The current validation story spans:

  • raftstore/migrate/*_test.go
    • migration orchestration and timeout behavior
  • raftstore/admin/service_test.go
    • admin execution surfaces for snapshot export/install
  • raftstore/store/peer_lifecycle_test.go
    • install and publish semantics on the target side
  • raftstore/integration/migration_flow_test.go
    • standalone → seed → cluster happy path
  • raftstore/integration/restart_recovery_test.go
    • restart, dehost, and follow-up membership behavior
  • raftstore/integration/snapshot_interruption_test.go
    • install interrupted before publish
  • raftstore/integration/coordinator_degraded_test.go
    • control-plane degradation after startup

That is the right level of seriousness for the feature. Migration is one of the easiest places for a system to look good in a demo and fail under recovery.

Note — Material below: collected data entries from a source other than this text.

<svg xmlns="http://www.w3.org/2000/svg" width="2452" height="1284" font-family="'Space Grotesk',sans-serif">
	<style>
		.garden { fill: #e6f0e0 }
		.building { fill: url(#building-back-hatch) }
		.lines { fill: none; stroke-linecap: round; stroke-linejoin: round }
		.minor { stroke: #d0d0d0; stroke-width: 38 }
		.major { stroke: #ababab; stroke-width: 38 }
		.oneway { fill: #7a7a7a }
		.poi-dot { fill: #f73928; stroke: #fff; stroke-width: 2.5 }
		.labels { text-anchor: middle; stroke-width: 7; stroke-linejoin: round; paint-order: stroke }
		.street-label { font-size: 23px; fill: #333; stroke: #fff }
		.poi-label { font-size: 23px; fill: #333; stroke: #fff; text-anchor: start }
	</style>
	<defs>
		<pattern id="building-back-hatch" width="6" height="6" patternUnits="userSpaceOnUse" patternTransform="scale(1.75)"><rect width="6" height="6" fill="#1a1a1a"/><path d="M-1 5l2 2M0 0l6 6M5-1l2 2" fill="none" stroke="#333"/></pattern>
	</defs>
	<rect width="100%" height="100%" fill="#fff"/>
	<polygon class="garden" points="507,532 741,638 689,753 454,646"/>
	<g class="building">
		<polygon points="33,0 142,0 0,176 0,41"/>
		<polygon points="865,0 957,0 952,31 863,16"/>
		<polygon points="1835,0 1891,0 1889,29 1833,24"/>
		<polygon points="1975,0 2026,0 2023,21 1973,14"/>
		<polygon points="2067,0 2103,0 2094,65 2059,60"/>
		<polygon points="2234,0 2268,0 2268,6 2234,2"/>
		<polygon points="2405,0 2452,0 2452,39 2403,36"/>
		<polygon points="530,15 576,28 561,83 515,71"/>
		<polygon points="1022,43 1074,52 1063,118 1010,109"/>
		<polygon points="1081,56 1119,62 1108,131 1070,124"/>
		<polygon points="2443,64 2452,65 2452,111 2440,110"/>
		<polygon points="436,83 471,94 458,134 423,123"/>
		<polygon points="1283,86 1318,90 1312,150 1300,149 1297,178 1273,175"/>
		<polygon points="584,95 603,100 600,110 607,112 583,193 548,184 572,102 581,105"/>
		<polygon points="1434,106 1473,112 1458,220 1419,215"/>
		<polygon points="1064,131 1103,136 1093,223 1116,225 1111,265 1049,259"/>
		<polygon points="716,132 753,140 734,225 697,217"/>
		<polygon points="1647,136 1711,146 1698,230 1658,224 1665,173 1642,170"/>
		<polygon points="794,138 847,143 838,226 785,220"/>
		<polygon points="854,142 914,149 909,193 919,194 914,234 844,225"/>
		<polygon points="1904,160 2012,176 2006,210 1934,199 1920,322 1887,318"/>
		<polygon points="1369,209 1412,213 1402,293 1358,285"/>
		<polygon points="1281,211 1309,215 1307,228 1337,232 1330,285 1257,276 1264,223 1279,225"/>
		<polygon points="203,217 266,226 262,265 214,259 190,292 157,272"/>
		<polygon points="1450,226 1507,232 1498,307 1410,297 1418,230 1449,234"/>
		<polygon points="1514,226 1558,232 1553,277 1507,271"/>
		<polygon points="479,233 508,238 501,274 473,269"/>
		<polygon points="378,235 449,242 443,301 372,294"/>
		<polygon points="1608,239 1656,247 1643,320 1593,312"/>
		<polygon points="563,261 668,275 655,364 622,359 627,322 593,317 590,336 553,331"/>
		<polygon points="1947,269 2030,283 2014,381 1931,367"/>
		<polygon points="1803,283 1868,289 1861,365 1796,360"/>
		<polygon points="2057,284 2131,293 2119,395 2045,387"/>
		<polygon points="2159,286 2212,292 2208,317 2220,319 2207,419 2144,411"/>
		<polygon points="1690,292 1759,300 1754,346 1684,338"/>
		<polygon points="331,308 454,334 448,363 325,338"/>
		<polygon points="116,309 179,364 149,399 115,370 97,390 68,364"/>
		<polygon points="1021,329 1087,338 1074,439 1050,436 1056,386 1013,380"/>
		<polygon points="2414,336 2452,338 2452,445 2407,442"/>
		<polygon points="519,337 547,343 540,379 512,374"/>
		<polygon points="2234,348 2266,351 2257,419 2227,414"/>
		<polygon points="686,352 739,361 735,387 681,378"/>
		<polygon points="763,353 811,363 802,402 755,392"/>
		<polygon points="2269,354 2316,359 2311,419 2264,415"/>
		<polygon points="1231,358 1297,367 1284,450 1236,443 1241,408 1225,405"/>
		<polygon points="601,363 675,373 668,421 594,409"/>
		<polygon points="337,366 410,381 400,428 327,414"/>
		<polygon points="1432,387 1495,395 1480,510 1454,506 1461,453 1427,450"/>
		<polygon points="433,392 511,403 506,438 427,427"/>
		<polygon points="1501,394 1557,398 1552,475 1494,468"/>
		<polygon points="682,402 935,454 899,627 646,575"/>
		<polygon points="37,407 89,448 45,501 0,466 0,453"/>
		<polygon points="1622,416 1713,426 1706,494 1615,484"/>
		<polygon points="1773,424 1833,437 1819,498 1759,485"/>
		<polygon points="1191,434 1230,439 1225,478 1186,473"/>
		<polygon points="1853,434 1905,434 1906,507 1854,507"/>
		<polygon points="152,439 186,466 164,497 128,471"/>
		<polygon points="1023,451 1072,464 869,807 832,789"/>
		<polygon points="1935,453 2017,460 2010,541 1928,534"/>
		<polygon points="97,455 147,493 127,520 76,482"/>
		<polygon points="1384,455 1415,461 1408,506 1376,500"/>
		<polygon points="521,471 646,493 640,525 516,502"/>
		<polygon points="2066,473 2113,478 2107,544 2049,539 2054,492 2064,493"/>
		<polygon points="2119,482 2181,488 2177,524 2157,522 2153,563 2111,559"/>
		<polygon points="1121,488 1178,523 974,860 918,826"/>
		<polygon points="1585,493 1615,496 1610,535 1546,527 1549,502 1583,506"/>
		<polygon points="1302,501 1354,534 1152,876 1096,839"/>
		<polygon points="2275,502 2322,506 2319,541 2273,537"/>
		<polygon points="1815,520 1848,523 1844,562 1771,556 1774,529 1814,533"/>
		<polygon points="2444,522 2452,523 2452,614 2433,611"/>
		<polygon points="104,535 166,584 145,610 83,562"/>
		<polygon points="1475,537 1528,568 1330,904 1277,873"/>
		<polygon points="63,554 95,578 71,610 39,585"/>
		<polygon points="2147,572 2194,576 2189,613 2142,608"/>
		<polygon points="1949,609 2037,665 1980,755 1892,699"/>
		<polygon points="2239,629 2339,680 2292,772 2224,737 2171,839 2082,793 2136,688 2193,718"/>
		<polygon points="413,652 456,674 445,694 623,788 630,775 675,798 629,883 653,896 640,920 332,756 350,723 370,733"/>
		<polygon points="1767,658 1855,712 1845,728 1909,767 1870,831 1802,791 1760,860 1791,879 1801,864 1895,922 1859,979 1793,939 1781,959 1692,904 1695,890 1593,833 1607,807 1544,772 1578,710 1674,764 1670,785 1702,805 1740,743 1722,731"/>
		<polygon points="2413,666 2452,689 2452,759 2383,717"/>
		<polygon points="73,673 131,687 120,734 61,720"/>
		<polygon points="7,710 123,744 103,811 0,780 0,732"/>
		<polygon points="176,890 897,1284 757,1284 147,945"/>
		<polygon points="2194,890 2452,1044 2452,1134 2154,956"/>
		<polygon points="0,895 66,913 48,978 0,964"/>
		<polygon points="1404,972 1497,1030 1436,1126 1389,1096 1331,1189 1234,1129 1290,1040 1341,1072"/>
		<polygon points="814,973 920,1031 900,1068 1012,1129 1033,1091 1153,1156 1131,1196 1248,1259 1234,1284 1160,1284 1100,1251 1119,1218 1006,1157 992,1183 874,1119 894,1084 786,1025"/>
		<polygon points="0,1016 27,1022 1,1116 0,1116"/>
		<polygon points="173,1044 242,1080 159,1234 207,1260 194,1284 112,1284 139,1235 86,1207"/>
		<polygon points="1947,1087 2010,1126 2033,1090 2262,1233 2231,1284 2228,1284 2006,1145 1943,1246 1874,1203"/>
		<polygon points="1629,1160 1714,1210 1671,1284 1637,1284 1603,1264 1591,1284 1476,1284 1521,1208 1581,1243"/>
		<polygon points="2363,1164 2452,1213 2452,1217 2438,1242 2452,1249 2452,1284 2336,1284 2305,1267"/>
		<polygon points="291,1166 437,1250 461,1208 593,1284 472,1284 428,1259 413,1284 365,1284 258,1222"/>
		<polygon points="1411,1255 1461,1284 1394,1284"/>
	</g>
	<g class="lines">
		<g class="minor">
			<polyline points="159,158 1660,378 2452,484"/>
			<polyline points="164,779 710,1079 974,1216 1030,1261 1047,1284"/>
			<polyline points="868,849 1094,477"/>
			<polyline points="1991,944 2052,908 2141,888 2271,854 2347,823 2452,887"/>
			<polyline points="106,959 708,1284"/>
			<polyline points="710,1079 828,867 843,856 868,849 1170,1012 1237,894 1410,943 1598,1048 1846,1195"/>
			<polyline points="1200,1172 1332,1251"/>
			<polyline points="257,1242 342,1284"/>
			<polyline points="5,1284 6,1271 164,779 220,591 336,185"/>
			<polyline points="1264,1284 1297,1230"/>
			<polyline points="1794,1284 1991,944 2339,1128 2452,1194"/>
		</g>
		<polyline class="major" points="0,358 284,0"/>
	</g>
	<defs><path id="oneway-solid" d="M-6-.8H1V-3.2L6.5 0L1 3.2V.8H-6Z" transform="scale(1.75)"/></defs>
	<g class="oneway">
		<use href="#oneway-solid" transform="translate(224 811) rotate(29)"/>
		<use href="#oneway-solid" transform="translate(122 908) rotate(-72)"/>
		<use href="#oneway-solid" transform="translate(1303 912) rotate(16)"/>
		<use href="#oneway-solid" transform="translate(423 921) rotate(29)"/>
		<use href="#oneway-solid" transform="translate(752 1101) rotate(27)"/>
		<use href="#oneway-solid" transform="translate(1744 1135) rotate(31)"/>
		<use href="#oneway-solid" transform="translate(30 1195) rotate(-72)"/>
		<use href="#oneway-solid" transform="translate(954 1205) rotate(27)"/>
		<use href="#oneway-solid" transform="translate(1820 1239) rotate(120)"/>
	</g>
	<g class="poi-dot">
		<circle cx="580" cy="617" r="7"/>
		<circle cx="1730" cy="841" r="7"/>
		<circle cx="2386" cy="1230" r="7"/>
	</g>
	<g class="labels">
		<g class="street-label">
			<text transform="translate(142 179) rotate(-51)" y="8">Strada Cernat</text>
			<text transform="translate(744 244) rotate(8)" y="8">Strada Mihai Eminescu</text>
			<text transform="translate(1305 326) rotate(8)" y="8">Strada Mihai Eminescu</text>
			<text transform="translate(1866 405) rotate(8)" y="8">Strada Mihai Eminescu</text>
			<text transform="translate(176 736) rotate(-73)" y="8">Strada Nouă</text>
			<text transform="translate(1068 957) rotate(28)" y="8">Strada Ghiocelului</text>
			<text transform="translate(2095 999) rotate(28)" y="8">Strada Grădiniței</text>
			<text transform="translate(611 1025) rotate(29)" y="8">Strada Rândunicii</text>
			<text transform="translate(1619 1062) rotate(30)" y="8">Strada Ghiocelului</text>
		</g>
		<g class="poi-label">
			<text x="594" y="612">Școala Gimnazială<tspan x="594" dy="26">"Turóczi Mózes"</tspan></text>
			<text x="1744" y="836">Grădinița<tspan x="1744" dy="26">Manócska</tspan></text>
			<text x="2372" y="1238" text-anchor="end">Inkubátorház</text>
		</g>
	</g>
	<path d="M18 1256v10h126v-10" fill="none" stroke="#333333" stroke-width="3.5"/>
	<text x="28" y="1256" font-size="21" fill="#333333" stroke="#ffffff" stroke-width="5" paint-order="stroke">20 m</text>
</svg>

Current Scope and Non-goals

The first version is intentionally narrow.

In scope now

  • offline standalone → seed promotion
  • one full-range seed region
  • explicit plan/init/status/expand/remove-peer/transfer-leader
  • SST region snapshot export/install
  • recovery-aware mode gating

Not in scope yet

  • online cutover
  • dual-write
  • automatic split/rebalance during promotion
  • automatic cluster-wide orchestration
  • SST-based snapshot/install as the default path

Keeping the scope narrow is part of what makes the feature credible.

What Comes Next

The next round of work should not reinvent the protocol. It should productize and sharpen it.

Near-term productization

  1. richer cluster-aware migration status once the seed has booted
  2. structured machine-readable reports that can be consumed by demos and automation
  3. stronger stage-by-stage operator output in scripts/ops/migrate-cluster.sh
  4. clearer recovery guidance for preparing, interrupted install, and partial rollout

Next engineering upgrade

The most important technical upgrade after that is:

  • SST-based snapshot/install for promotion and peer rollout

But that should be treated as an upgrade to the existing migration contract, not a replacement for the contract itself.

Long-term direction

Once standalone → full-range seed → replicated region is solid and easy to operate, later work can move on to:

  • more automated orchestration
  • region split after promotion
  • richer rebalance flows
  • larger-scale rollout behavior

The Feature in One Sentence

NoKV starts with a standalone workdir, promotes that workdir into a distributed seed, and expands it into a replicated cluster without replacing the storage core underneath.